In Polen steht die Rechtsstaatlichkeit auf dem Spiel. Es gibt viele gute Gründe für ein Verfahren der EU gegen Warschau. Gleichwohl wäre es falsch, kommentiert Politik-Redakteur Christian Gottschalk. Das Vorgehen bedarf eines größeren Rahmens.

Politik/ Baden-Württemberg: Christian Gottschalk (cgo)
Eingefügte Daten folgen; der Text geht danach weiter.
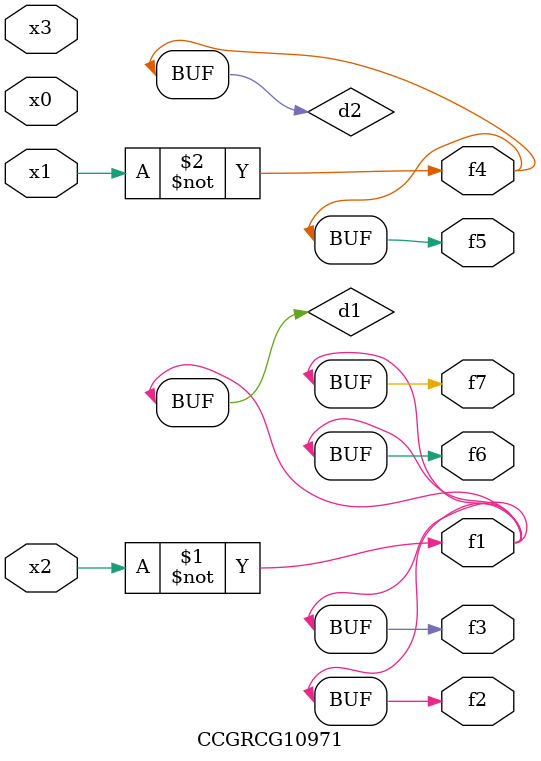
<source format=v>
module CCGRCG10971(
	input x0, x1, x2, x3,
	output f1, f2, f3, f4, f5, f6, f7
);

	wire d1, d2;

	xnor (d1, x2);
	not (d2, x1);
	assign f1 = d1;
	assign f2 = d1;
	assign f3 = d1;
	assign f4 = d2;
	assign f5 = d2;
	assign f6 = d1;
	assign f7 = d1;
endmodule

</source>
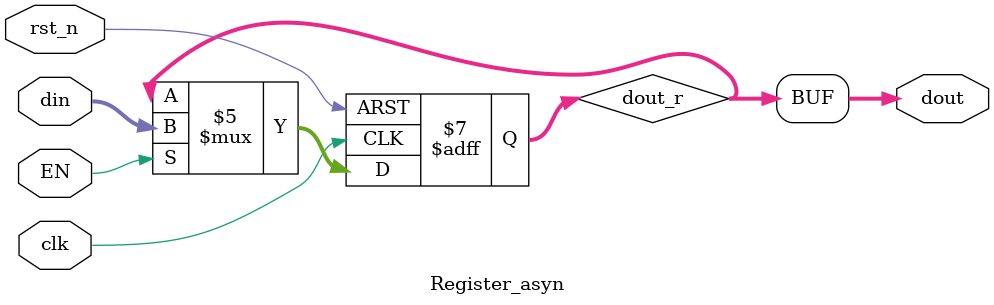
<source format=v>
`timescale 1ns / 1ps


module Register_asyn #(
    parameter width = 32
)
(
    input clk,
    input rst_n,
    input [width-1:0] din,
    output [width-1:0] dout,
    input EN
);

    reg [width-1:0] dout_r;
    assign dout = dout_r;

    always @(posedge clk or negedge rst_n) begin
        if (!rst_n) begin
            dout_r <= 32'b0;
        end
        else begin
            if (EN == 1'b1) begin
                dout_r <= din;
            end
            else begin
                dout_r <= dout_r;
            end
        end
    end

endmodule

</source>
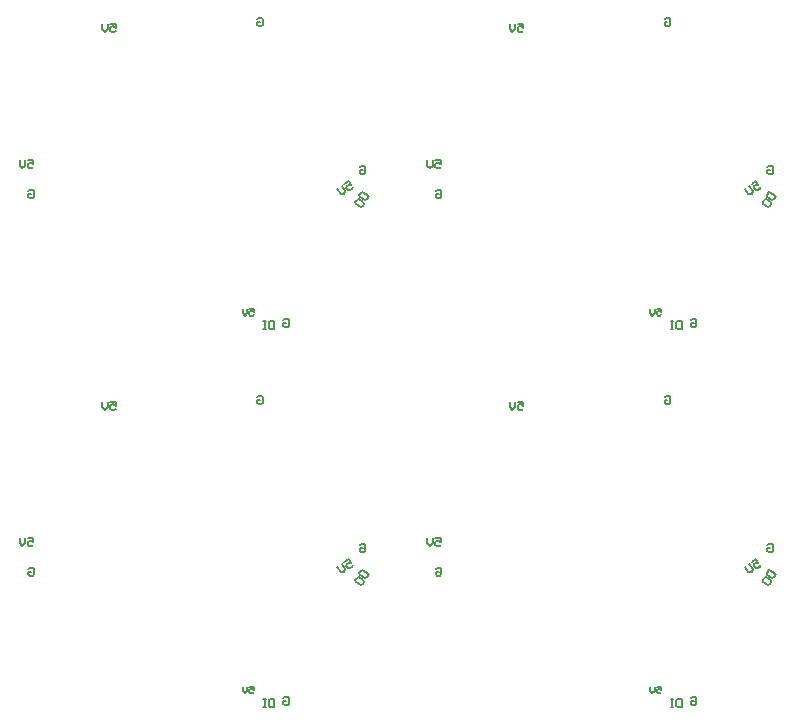
<source format=gbr>
G04 CAM350 V9.5.1 (Build 211) Date:  Sun Feb 09 09:32:50 2025 *
G04 Database: G:\2025-02-01  ºÏÆ´  ºÚÄ¤\2025-02-01-116\1.cam *
G04 Layer 5: GBO *
%FSLAX35Y35*%
%MOIN*%
%SFA1.000B1.000*%

%MIA0B0*%
%IPPOS*%
%ADD70C,0.00500*%
%LNGBO*%
%LPD*%
G54D70*
X106942Y140241D02*
G01X107400Y140700D01*
X108317*
X108775Y140241*
Y138409*
X108317Y137950*
X107400*
X106942Y138409*
Y139325*
X107858*
X115713Y39902D02*
G01X116171Y40360D01*
X117087*
X117545Y39902*
Y38069*
X117087Y37610*
X116171*
X115713Y38069*
Y38985*
X116629*
X141746Y82853D02*
G01X144127Y81479D01*
X143440Y80289*
X142814Y80120*
X141227Y81037*
X141059Y81662*
X141746Y82853*
X139685Y79282D02*
G01X140143Y80075D01*
X140768Y80243*
X142356Y79327*
X142524Y78701*
X142065Y77907*
X141439Y77740*
X139852Y78656*
X139685Y79282*
X135940Y85218D02*
G01X137440Y86269D01*
X138229Y85144*
X137216Y84993*
X136840Y84730*
X136728Y84092*
X137253Y83341*
X137891Y83229*
X138643Y83755*
X138755Y84393*
X135189Y84693D02*
G01X136240Y83191D01*
X136015Y81915*
X134739Y82140*
X133687Y83641*
X141201Y90955D02*
G01X141659Y91414D01*
X142576*
X143034Y90955*
Y89122*
X142576Y88664*
X141659*
X141201Y89122*
Y90039*
X142117*
X112631Y39784D02*
G01Y37034D01*
X111256*
X110798Y37493*
Y39326*
X111256Y39784*
X112631*
X109882D02*
G01X108966D01*
X109423*
Y37034*
X109882*
X108966*
X104334Y43732D02*
G01X105800D01*
Y42633*
X105067Y43000*
X104700*
X104334Y42633*
Y41900*
X104700Y41533*
X105434*
X105800Y41900*
X103601Y43732D02*
G01Y42266D01*
X102867Y41533*
X102135Y42266*
Y43732*
X30549Y93375D02*
G01X32383D01*
Y92000*
X31467Y92459*
X31008*
X30549Y92000*
Y91084*
X31008Y90625*
X31924*
X32383Y91084*
X29634Y93375D02*
G01Y91542D01*
X28717Y90625*
X27800Y91542*
Y93375*
X57999Y138817D02*
G01X59833D01*
Y137442*
X58917Y137900*
X58458*
X57999Y137442*
Y136525*
X58458Y136067*
X59374*
X59833Y136525*
X57083Y138817D02*
G01Y136984D01*
X56167Y136067*
X55250Y136984*
Y138817*
X30731Y83039D02*
G01X31190Y83497D01*
X32105*
X32564Y83039*
Y81206*
X32105Y80747*
X31190*
X30731Y81206*
Y82122*
X31648*
X242769Y140241D02*
G01X243226Y140700D01*
X244144*
X244601Y140241*
Y138409*
X244144Y137950*
X243226*
X242769Y138409*
Y139325*
X243685*
X251539Y39902D02*
G01X251998Y40360D01*
X252913*
X253372Y39902*
Y38069*
X252913Y37610*
X251998*
X251539Y38069*
Y38985*
X252456*
X277573Y82853D02*
G01X279954Y81479D01*
X279267Y80289*
X278641Y80120*
X277054Y81037*
X276886Y81662*
X277573Y82853*
X275512Y79282D02*
G01X275969Y80075D01*
X276595Y80243*
X278183Y79327*
X278351Y78701*
X277892Y77907*
X277266Y77740*
X275679Y78656*
X275512Y79282*
X271767Y85218D02*
G01X273267Y86269D01*
X274056Y85144*
X273043Y84993*
X272667Y84730*
X272554Y84092*
X273080Y83341*
X273718Y83229*
X274469Y83755*
X274582Y84393*
X271015Y84693D02*
G01X272067Y83191D01*
X271842Y81915*
X270566Y82140*
X269514Y83641*
X277028Y90955D02*
G01X277486Y91414D01*
X278403*
X278861Y90955*
Y89122*
X278403Y88664*
X277486*
X277028Y89122*
Y90039*
X277944*
X248458Y39784D02*
G01Y37034D01*
X247083*
X246625Y37493*
Y39326*
X247083Y39784*
X248458*
X245709D02*
G01X244792D01*
X245250*
Y37034*
X245709*
X244792*
X240160Y43732D02*
G01X241627D01*
Y42633*
X240894Y43000*
X240527*
X240160Y42633*
Y41900*
X240527Y41533*
X241260*
X241627Y41900*
X239428Y43732D02*
G01Y42266D01*
X238694Y41533*
X237961Y42266*
Y43732*
X166376Y93375D02*
G01X168210D01*
Y92000*
X167293Y92459*
X166835*
X166376Y92000*
Y91084*
X166835Y90625*
X167751*
X168210Y91084*
X165461Y93375D02*
G01Y91542D01*
X164543Y90625*
X163627Y91542*
Y93375*
X193826Y138817D02*
G01X195660D01*
Y137442*
X194743Y137900*
X194285*
X193826Y137442*
Y136525*
X194285Y136067*
X195201*
X195660Y136525*
X192910Y138817D02*
G01Y136984D01*
X191993Y136067*
X191077Y136984*
Y138817*
X166558Y83039D02*
G01X167017Y83497D01*
X167932*
X168391Y83039*
Y81206*
X167932Y80747*
X167017*
X166558Y81206*
Y82122*
X167474*
X106942Y266226D02*
G01X107400Y266684D01*
X108317*
X108775Y266226*
Y264393*
X108317Y263934*
X107400*
X106942Y264393*
Y265309*
X107858*
X115713Y165886D02*
G01X116171Y166345D01*
X117087*
X117545Y165886*
Y164053*
X117087Y163595*
X116171*
X115713Y164053*
Y164970*
X116629*
X141746Y208837D02*
G01X144127Y207463D01*
X143440Y206273*
X142814Y206104*
X141227Y207021*
X141059Y207647*
X141746Y208837*
X139685Y205266D02*
G01X140143Y206059D01*
X140768Y206228*
X142356Y205311*
X142524Y204685*
X142065Y203891*
X141439Y203724*
X139852Y204640*
X139685Y205266*
X135940Y211202D02*
G01X137440Y212254D01*
X138229Y211128*
X137216Y210978*
X136840Y210715*
X136728Y210077*
X137253Y209325*
X137891Y209213*
X138643Y209739*
X138755Y210377*
X135189Y210677D02*
G01X136240Y209176D01*
X136015Y207900*
X134739Y208124*
X133687Y209626*
X141201Y216939D02*
G01X141659Y217398D01*
X142576*
X143034Y216939*
Y215107*
X142576Y214648*
X141659*
X141201Y215107*
Y216023*
X142117*
X112631Y165769D02*
G01Y163019D01*
X111256*
X110798Y163477*
Y165310*
X111256Y165769*
X112631*
X109882D02*
G01X108966D01*
X109423*
Y163019*
X109882*
X108966*
X104334Y169717D02*
G01X105800D01*
Y168618*
X105067Y168984*
X104700*
X104334Y168618*
Y167884*
X104700Y167518*
X105434*
X105800Y167884*
X103601Y169717D02*
G01Y168250D01*
X102867Y167518*
X102135Y168250*
Y169717*
X30549Y219359D02*
G01X32383D01*
Y217984*
X31467Y218443*
X31008*
X30549Y217984*
Y217068*
X31008Y216609*
X31924*
X32383Y217068*
X29634Y219359D02*
G01Y217527D01*
X28717Y216609*
X27800Y217527*
Y219359*
X57999Y264801D02*
G01X59833D01*
Y263426*
X58917Y263885*
X58458*
X57999Y263426*
Y262510*
X58458Y262051*
X59374*
X59833Y262510*
X57083Y264801D02*
G01Y262968D01*
X56167Y262051*
X55250Y262968*
Y264801*
X30731Y209023D02*
G01X31190Y209481D01*
X32105*
X32564Y209023*
Y207190*
X32105Y206731*
X31190*
X30731Y207190*
Y208106*
X31648*
X242769Y266226D02*
G01X243226Y266684D01*
X244144*
X244601Y266226*
Y264393*
X244144Y263934*
X243226*
X242769Y264393*
Y265309*
X243685*
X251539Y165886D02*
G01X251998Y166345D01*
X252913*
X253372Y165886*
Y164053*
X252913Y163595*
X251998*
X251539Y164053*
Y164970*
X252456*
X277573Y208837D02*
G01X279954Y207463D01*
X279267Y206273*
X278641Y206104*
X277054Y207021*
X276886Y207647*
X277573Y208837*
X275512Y205266D02*
G01X275969Y206059D01*
X276595Y206228*
X278183Y205311*
X278351Y204685*
X277892Y203891*
X277266Y203724*
X275679Y204640*
X275512Y205266*
X271767Y211202D02*
G01X273267Y212254D01*
X274056Y211128*
X273043Y210978*
X272667Y210715*
X272554Y210077*
X273080Y209325*
X273718Y209213*
X274469Y209739*
X274582Y210377*
X271015Y210677D02*
G01X272067Y209176D01*
X271842Y207900*
X270566Y208124*
X269514Y209626*
X277028Y216939D02*
G01X277486Y217398D01*
X278403*
X278861Y216939*
Y215107*
X278403Y214648*
X277486*
X277028Y215107*
Y216023*
X277944*
X248458Y165769D02*
G01Y163019D01*
X247083*
X246625Y163477*
Y165310*
X247083Y165769*
X248458*
X245709D02*
G01X244792D01*
X245250*
Y163019*
X245709*
X244792*
X240160Y169717D02*
G01X241627D01*
Y168618*
X240894Y168984*
X240527*
X240160Y168618*
Y167884*
X240527Y167518*
X241260*
X241627Y167884*
X239428Y169717D02*
G01Y168250D01*
X238694Y167518*
X237961Y168250*
Y169717*
X166376Y219359D02*
G01X168210D01*
Y217984*
X167293Y218443*
X166835*
X166376Y217984*
Y217068*
X166835Y216609*
X167751*
X168210Y217068*
X165461Y219359D02*
G01Y217527D01*
X164543Y216609*
X163627Y217527*
Y219359*
X193826Y264801D02*
G01X195660D01*
Y263426*
X194743Y263885*
X194285*
X193826Y263426*
Y262510*
X194285Y262051*
X195201*
X195660Y262510*
X192910Y264801D02*
G01Y262968D01*
X191993Y262051*
X191077Y262968*
Y264801*
X166558Y209023D02*
G01X167017Y209481D01*
X167932*
X168391Y209023*
Y207190*
X167932Y206731*
X167017*
X166558Y207190*
Y208106*
X167474*
M02*

</source>
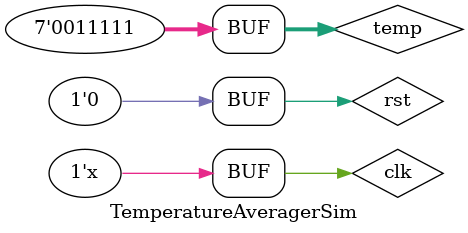
<source format=v>
module TemperatureAveragerSim();
    reg signed [6:0] temp;
    reg clk;
    reg rst;
    wire signed [6:0] T1, T2, T3, T4;
    wire signed [8:0] sum;
    wire signed [7:0] sum1, sum2;
    wire signed [11:0] sum12bits;
    wire signed [11:0] sum_divided;
    wire signed [11:0] avg_temp_rounded;
    wire signed [10:0] avg_temp;
    
    TemperatureAverager avg(
        .temp(temp),
        .clk(clk),
        .rst(rst),
        .T1(T1),
        .T2(T2),
        .T3(T3),
        .T4(T4),
        .sum(sum),
        .sum1(sum1),
        .sum2(sum2),
        .sum12bits(sum12bits),
        .sum_divided(sum_divided),
        .avg_temp_rounded(avg_temp_rounded),
        .avg_temp(avg_temp)
    );

    initial begin
        clk = 1;
        rst = 0;
        // Reset and initial values
        #10;
        rst = 1;
        #10;
        rst = 0;
        #10;

        temp = 32;
        #10
        temp = 34;
        #10;
        temp = 36;
        #10;
        temp = 31;
        #10;
    end

    always #5 clk = ~clk; 
endmodule

</source>
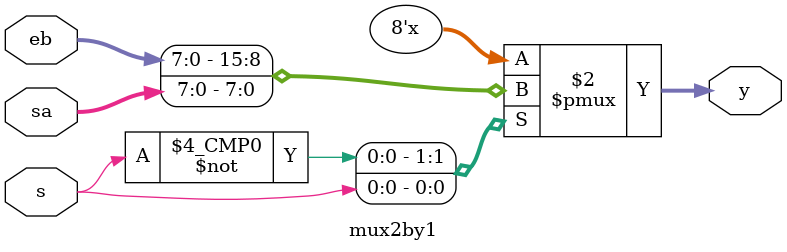
<source format=v>
module mux2by1(input [7:0]sa,eb,input s,output reg [7:0]y);

//assign y=s?sa:eb;
always@(*)
begin
case(s)
1'b0: y=eb;
1'b1: y=sa;
endcase
end
endmodule

</source>
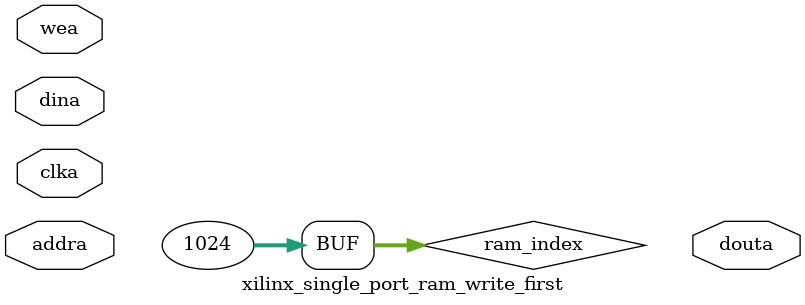
<source format=v>
module xilinx_single_port_ram_write_first #(
  parameter RAM_WIDTH = 18,                       // Specify RAM data width
  parameter RAM_DEPTH = 1024                     // Specify RAM depth (number of entries)
) (
  input [$clog2(RAM_DEPTH)-1:0] addra,  // Address bus, width determined from RAM_DEPTH
  input [RAM_WIDTH-1:0] dina,           // RAM input data
  input clka,                           // Clock
  input wea,                            // Write enable
  output [RAM_WIDTH-1:0] douta          // RAM output data
);
(*ram_style="block"*)
  reg [RAM_WIDTH-1:0] BRAM [RAM_DEPTH-1:0];
  reg [RAM_WIDTH-1:0] ram_data = {RAM_WIDTH{1'b0}};

  // The following code either initializes the memory values to a specified file or to all zeros to match hardware
  generate
      integer ram_index;
      initial
        for (ram_index = 0; ram_index < RAM_DEPTH; ram_index = ram_index + 1)
          BRAM[ram_index] = {RAM_WIDTH{1'b0}};
  endgenerate
  
  always @(posedge clka) begin
      if (wea) begin
        BRAM[addra] <= dina;
        ram_data <= dina;
      end else
        ram_data <= BRAM[addra];
  end
endmodule
</source>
Brüssel - In Brüssel hat Artikel 7 des EU-Vertrages einen martialischen Namen. „Die Atombombe“ wird die Norm dort genannt. Es ist die schärfste Waffe der Europäischen Union, die Ultima Ratio gegenüber Mitgliedsländern, die Grundwerte der EU verletzen. Weil die Waffe so gewaltig ist, ist sie bisher noch nie zur Anwendung gekommen. Das soll sich nun ändern. Seit zwei Jahren gärt der Konflikt mit Polen, dort beschlossene Justizgesetze nagen an der Rechtsstaatlichkeit des Landes, stellen die Demokratie infrage. Die EU hat versucht, mit milderen Mitteln auf Warschau einzuwirken, vergebens. So gesehen ist es an der Zeit, das scharfe Schwert zu zücken.

 

Waffe ohne Schlagkraft

Jedoch: Der gewünschte Erfolg wird sich nicht einstellen. Ungarn wird sich bei der notwendigen Einstimmigkeit verweigern, kündigte deren Regierungschef Victor Orbán an. Die Frage muss daher lauten: Ist es sinnvoll, die mächtige Waffe aus dem Arsenal zu holen, wenn es klar ist, dass sie nicht zünden wird? Die Antwort lautet Nein. Am Ende würden nur die triumphieren, deren Fehlverhalten korrigiert werden soll. Dass ausgerechnet Ungarn, dessen Eintritt für europäische Werte ebenfalls fragwürdig ist, einen Erfolg verhindern kann, zwingt zu einer anderen Überlegung: Ist Artikel 7 auf Ungarn und Polen gleichzeitig anwendbar? Das erscheint möglich, bedarf aber noch intensiverer Prüfung.